**Task description:**
All records need to be reproduced exactly. Keep every word as it is.

**Spatial grounding data:**
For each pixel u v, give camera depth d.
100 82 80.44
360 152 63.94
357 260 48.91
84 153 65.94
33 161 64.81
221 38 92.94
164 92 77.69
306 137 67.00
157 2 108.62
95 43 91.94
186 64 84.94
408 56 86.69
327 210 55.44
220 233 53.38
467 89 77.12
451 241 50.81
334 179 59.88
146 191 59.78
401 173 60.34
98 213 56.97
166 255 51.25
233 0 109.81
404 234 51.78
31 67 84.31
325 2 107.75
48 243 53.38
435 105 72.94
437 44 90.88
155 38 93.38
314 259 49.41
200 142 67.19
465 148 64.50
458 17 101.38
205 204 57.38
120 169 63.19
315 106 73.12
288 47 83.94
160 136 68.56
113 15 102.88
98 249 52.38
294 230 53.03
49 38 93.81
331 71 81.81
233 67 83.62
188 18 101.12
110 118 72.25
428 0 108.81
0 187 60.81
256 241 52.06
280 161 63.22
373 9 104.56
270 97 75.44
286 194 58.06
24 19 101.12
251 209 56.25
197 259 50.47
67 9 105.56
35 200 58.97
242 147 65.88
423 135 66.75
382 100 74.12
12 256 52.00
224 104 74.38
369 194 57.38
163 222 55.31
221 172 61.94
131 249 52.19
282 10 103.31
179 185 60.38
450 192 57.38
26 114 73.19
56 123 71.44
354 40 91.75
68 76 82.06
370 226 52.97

**Reply to the task:**
For each pixel u v, give camera depth d.
100 82 80.44
360 152 63.94
357 260 48.91
84 153 65.94
33 161 64.81
221 38 92.94
164 92 77.69
306 137 67.00
157 2 108.62
95 43 91.94
186 64 84.94
408 56 86.69
327 210 55.44
220 233 53.38
467 89 77.12
451 241 50.81
334 179 59.88
146 191 59.78
401 173 60.34
98 213 56.97
166 255 51.25
233 0 109.81
404 234 51.78
31 67 84.31
325 2 107.75
48 243 53.38
435 105 72.94
437 44 90.88
155 38 93.38
314 259 49.41
200 142 67.19
465 148 64.50
458 17 101.38
205 204 57.38
120 169 63.19
315 106 73.12
288 47 83.94
160 136 68.56
113 15 102.88
98 249 52.38
294 230 53.03
49 38 93.81
331 71 81.81
233 67 83.62
188 18 101.12
110 118 72.25
428 0 108.81
0 187 60.81
256 241 52.06
280 161 63.22
373 9 104.56
270 97 75.44
286 194 58.06
24 19 101.12
251 209 56.25
197 259 50.47
67 9 105.56
35 200 58.97
242 147 65.88
423 135 66.75
382 100 74.12
12 256 52.00
224 104 74.38
369 194 57.38
163 222 55.31
221 172 61.94
131 249 52.19
282 10 103.31
179 185 60.38
450 192 57.38
26 114 73.19
56 123 71.44
354 40 91.75
68 76 82.06
370 226 52.97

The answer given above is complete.